Dr. Edward Les is a 1998 graduate of the University of Calgary Faculty of Medicine (now called the Cumming School of Medicine), subsequently trained as a pediatric emergency physician both in Calgary and in Australia, and have been on staff at Alberta Children’s Hospitals since 2004. He is also the creator and host of a parent-facing podcast titled Cloudy with a Risk of Children, which explores raising children from a health and wellness perspective. In 2020 he founded a pediatric virtual urgent care company called Virtual Kids, which served the families of Alberta until the fall of 2021. Fun fact: prior to training as a physician, he was a practicing veterinarian — he is a 1991 graduate of the Western College of Veterinary Medicine.
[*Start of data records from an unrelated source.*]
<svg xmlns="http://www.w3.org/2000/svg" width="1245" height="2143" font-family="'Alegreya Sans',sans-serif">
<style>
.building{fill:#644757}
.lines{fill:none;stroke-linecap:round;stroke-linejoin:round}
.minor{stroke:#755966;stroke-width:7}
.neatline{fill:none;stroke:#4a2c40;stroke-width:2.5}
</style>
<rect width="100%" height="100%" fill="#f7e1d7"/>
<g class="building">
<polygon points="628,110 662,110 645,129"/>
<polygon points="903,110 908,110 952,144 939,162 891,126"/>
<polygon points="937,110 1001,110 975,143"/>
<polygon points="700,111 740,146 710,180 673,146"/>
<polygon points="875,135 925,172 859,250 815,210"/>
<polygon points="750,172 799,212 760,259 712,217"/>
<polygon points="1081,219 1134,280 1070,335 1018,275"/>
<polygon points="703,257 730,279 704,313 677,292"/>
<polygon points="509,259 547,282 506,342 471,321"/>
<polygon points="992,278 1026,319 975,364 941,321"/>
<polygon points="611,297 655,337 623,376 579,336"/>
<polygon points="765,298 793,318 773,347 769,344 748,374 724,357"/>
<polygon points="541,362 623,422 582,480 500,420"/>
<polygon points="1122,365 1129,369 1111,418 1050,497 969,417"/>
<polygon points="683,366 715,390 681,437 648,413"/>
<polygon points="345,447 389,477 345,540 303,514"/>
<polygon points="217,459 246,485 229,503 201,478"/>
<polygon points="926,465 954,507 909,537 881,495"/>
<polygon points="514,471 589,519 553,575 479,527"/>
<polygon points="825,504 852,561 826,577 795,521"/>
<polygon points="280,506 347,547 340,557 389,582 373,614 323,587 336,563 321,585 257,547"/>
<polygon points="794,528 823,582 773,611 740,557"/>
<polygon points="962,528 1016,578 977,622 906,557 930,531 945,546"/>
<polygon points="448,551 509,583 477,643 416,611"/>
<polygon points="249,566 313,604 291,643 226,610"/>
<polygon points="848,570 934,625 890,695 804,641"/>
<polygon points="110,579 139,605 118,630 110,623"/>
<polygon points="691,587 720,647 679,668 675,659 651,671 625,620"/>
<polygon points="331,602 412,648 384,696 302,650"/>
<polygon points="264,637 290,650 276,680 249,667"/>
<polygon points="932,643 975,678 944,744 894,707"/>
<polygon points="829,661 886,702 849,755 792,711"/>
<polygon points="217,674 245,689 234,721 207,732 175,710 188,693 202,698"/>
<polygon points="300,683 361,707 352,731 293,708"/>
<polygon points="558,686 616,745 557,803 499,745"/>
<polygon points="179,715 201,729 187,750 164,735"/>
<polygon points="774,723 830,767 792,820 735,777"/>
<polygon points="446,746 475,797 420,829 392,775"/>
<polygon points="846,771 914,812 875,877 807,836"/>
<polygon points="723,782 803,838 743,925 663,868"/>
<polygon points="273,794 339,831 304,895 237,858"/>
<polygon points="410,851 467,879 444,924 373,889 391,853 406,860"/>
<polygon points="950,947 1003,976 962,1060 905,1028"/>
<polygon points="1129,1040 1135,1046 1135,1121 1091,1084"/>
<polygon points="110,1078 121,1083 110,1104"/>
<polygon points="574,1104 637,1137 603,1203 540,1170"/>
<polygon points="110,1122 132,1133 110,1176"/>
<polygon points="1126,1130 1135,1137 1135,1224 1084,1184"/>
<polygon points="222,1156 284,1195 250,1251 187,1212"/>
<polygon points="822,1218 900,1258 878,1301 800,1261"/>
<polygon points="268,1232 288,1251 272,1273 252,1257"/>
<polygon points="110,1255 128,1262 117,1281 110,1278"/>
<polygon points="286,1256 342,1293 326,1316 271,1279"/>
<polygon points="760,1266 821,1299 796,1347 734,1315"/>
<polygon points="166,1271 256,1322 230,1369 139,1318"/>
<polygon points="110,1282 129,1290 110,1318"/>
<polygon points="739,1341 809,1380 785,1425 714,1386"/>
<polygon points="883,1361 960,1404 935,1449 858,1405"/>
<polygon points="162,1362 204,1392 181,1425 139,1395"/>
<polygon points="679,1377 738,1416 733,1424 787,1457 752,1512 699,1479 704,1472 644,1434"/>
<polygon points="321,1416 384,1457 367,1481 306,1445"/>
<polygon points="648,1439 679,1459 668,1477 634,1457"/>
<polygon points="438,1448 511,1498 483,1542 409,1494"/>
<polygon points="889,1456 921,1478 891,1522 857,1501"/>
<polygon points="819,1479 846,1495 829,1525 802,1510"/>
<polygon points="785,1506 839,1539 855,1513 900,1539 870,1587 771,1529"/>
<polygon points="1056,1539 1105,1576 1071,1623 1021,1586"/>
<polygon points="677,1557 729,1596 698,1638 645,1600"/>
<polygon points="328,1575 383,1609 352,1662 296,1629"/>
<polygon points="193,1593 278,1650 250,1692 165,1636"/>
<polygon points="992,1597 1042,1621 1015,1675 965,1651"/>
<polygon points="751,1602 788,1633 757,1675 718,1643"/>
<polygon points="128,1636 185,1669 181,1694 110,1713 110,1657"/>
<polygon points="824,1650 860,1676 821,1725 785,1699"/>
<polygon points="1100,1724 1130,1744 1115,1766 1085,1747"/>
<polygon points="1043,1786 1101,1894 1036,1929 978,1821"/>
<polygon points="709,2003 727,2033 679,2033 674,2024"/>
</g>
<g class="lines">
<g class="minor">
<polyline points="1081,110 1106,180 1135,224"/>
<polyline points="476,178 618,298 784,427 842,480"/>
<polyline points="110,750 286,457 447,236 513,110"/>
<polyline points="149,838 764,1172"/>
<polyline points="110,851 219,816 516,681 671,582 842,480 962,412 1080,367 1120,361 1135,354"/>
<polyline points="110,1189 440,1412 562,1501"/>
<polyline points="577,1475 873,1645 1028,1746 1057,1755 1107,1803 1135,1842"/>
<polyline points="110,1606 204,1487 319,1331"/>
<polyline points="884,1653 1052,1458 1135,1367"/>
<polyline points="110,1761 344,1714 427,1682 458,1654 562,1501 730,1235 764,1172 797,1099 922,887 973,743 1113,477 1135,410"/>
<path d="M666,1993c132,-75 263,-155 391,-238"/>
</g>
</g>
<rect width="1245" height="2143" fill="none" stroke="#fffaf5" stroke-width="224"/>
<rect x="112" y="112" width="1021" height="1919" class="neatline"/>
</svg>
Dr. Phillipe Robaey is a psychiatrist with a specialty in child and adolescence psychiatry. He is presently full professor in the Department of Psychiatry of the Faculty of Medicine (University of Ottawa), associate professor in the School of Psychology (University of Ottawa) and in the Department of Psychiatry (Université de Montréal), and research adjunct professor in the Department of Neuroscience of Carleton University. He is an internationally recognized expert in Attention Deficit Hyperactivity Disorder (ADHD) and head of the specialized clinic for ADHD and disruptive behaviour at CHEO. He is also a specialist in mental health outcomes of children treated for chronic diseases (leukemia, prematurity, genetic disorders like tyrosinemia, etc.). More recently he started working on services of mental health services in primary care and empowering families in treatment, and in global mental health in China. His current work is in the creation of computational model to better understand ADHD and its pharmacological treatment, developing precision medicine approach to treat ADHD and the use of home-based videoconference in child and youth mental health care.